— Start of Input —
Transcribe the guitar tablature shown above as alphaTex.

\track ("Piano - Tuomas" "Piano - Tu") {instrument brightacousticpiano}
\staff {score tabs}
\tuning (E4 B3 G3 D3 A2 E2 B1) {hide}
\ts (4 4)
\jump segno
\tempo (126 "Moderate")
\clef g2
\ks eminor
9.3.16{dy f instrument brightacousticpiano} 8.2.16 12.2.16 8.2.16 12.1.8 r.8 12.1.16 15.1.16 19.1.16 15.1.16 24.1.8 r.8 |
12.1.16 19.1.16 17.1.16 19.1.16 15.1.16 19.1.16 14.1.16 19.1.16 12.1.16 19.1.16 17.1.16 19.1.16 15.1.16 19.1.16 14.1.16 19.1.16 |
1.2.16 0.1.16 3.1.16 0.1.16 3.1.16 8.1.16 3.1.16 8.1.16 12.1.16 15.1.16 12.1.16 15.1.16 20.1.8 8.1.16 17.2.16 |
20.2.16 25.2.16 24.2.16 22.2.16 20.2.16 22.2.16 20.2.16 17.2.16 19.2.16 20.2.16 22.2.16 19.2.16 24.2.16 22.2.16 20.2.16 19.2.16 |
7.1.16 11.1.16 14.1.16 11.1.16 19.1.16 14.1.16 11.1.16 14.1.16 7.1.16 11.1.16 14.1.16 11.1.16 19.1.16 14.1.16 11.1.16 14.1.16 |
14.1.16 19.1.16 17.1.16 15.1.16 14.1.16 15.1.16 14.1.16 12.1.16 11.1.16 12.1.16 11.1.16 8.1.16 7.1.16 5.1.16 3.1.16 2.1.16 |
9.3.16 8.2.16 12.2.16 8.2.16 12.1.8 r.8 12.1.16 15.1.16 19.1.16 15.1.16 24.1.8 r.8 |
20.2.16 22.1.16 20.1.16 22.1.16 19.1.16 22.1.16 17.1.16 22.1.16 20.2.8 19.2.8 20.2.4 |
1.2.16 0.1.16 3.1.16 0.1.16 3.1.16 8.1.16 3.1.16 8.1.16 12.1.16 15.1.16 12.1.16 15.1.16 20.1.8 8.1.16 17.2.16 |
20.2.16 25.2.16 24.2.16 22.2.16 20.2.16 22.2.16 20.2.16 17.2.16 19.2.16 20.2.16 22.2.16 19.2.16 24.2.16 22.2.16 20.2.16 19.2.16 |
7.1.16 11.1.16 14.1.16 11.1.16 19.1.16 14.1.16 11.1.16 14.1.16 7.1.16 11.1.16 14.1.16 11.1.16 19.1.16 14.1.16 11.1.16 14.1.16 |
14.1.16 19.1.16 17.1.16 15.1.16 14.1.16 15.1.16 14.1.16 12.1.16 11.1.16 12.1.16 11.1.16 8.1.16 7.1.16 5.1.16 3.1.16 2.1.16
— End of Input —
Please find each line in the records that contains the word "instrument" and copy those lines.

Completed task:
\track ("Piano - Tuomas" "Piano - Tu") {instrument brightacousticpiano}
9.3.16{dy f instrument brightacousticpiano} 8.2.16 12.2.16 8.2.16 12.1.8 r.8 12.1.16 15.1.16 19.1.16 15.1.16 24.1.8 r.8 |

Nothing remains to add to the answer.